June 21, 2024

“I find it as the only way out.”
Those are the words of a young friend whom I have spoken to about suicide. As a teenager, he had been dealing with anxiety and feelings of depression that at a certain point, he thought about taking his own life.
According to the World Health Organization, suicide deaths accounted for 0.34 percent of the total deaths in the Philippines in 2020. That includes 2,325 suicide deaths, a 57 percent increase, according to the Philippine Statistics Authority, in the country’s suicide rate as compared to the preceding year.
In the 2021 Young Adult Fertility and Sexuality Study led by the University of the Philippines Population Institute (UPPI), one in five Filipino youth aged 15 to 24 have considered ending their life. The same study found that females are twice more likely to have ever experienced suicide ideation and suicide attempt.
For many, these data are just numbers. But for some, these numbers have names.
Often times, suicides are unexpected. The warning signs are not always obvious. Although some people may make their intentions clear, others keep their suicidal thoughts and feelings secret. Many a times, it comes as a shock to learn that a person whom we have always thought as the life of the party had committed suicide.
According to the Philippine Mental Health Association, the warning signs of suicide include talking about wanting to die or ending one’s life, talking about being a burden to others, or talking about having great guilt or shame. Signs may also include feeling empty, hopeless, or extremely sad, feeling more anxious, agitated, or even having feelings of unbearable emotional or physical pain. Sudden behavioral changes, such as planning or researching ways to die, frequently putting up self-demeaning posts on social media, sudden changes in usual activities, withdrawing from friends, saying goodbye, giving away important items, making a will, taking dangerous risks, changes in eating or sleeping patterns, increased use of alcohol or drugs, and displaying extreme mood swings are also warning signs that someone is thinking about suicide.
But what can we do when a friend or a person we know shows some of these warning signs? At times, we take a step back, thinking that it is not our place to meddle in their life. There are times when we take these warning signs for granted, thinking that our friend may simply be joking, or are just being foolish. There are times when we simply admonish them when they display these symptoms and just tell them to grow up. And then we regret our actions soon, when it’s too late.
On social media, I have seen some shared posts from people telling their social media friends that they can call them when they are having suicidal thoughts. It may seem to be a nice gesture, but it could also feel insincere, as if a ploy for gossip. It may also make a suicidal person feel more pressured in finding a way on how to break it to a person they know that they are having these thoughts. According to the UPPI study in 2021, 62 percent of those who thought of suicide did not reach out to anyone about their ideations and only two percent of those who attempted suicide reached out to a professional. As such, it is best to get in touch with our at-risk friend or family member rather than wait for them to get in touch with us. Reaching out could be the difference between life and death.
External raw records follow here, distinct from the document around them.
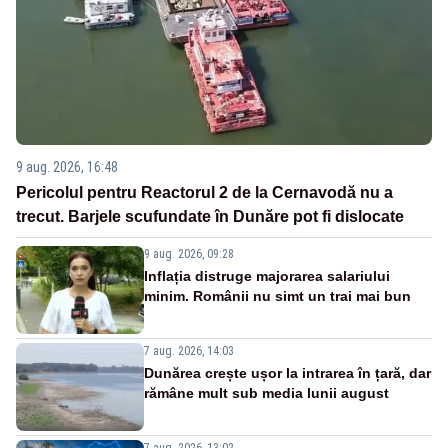
9 aug. 2026, 16:48
Pericolul pentru Reactorul 2 de la Cernavodă nu a
trecut. Barjele scufundate în Dunăre pot fi dislocate
9 aug. 2026, 09:28
Inflația distruge majorarea salariului
minim. Românii nu simt un trai mai bun
7 aug. 2026, 14:03
Dunărea crește ușor la intrarea în țară, dar
rămâne mult sub media lunii august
When we do reach out to them, WHO says it is best to be honest and ask if they are thinking of killing themselves. We can help by knowing their plans and limiting their access to highly lethal items. We should listen without judgment and be ready to acknowledge and talk about suicide. Empathy is key.
We also have to acknowledge that we cannot do everything by ourselves. As such, it is important to refer them to professionals or agencies that can provide further help. In doing so, it is important to remove the stigma about talking to mental health professionals by educating our families and friends that talking to these professionals does not indicate a sign of mental illness.
Also, referrals should not mean abandonment. We should still offer assistance and stay in touch with our at-risk friend or family member. Remember, it is important to regularly check on someone who is feeling suicidal and to not let them stay by themselves. Genuine support and care go a long way.
My young friend told me he was glad someone was there to lift him when he was at his lowest point. He says he still struggles with feelings of sadness. What changed, however, is that he now knows that he is not alone. If you need help, call the City Health Services Office (0919-069-6361), Baguio General Hospital and Medical Center-Psychiatric Department (661-7910), Department of Health-Cordillera Mental Health (0938-757-6458), Philippine Mental Health (0995-093-2679/0918-402-9832), and the National Center of Mental Health 24-hours hotline (0917-899-8727/0966-351-4518/0908-639-2672).
Suicides are preventable. Suicide is not the way out. Together, much can be done to build a better way out.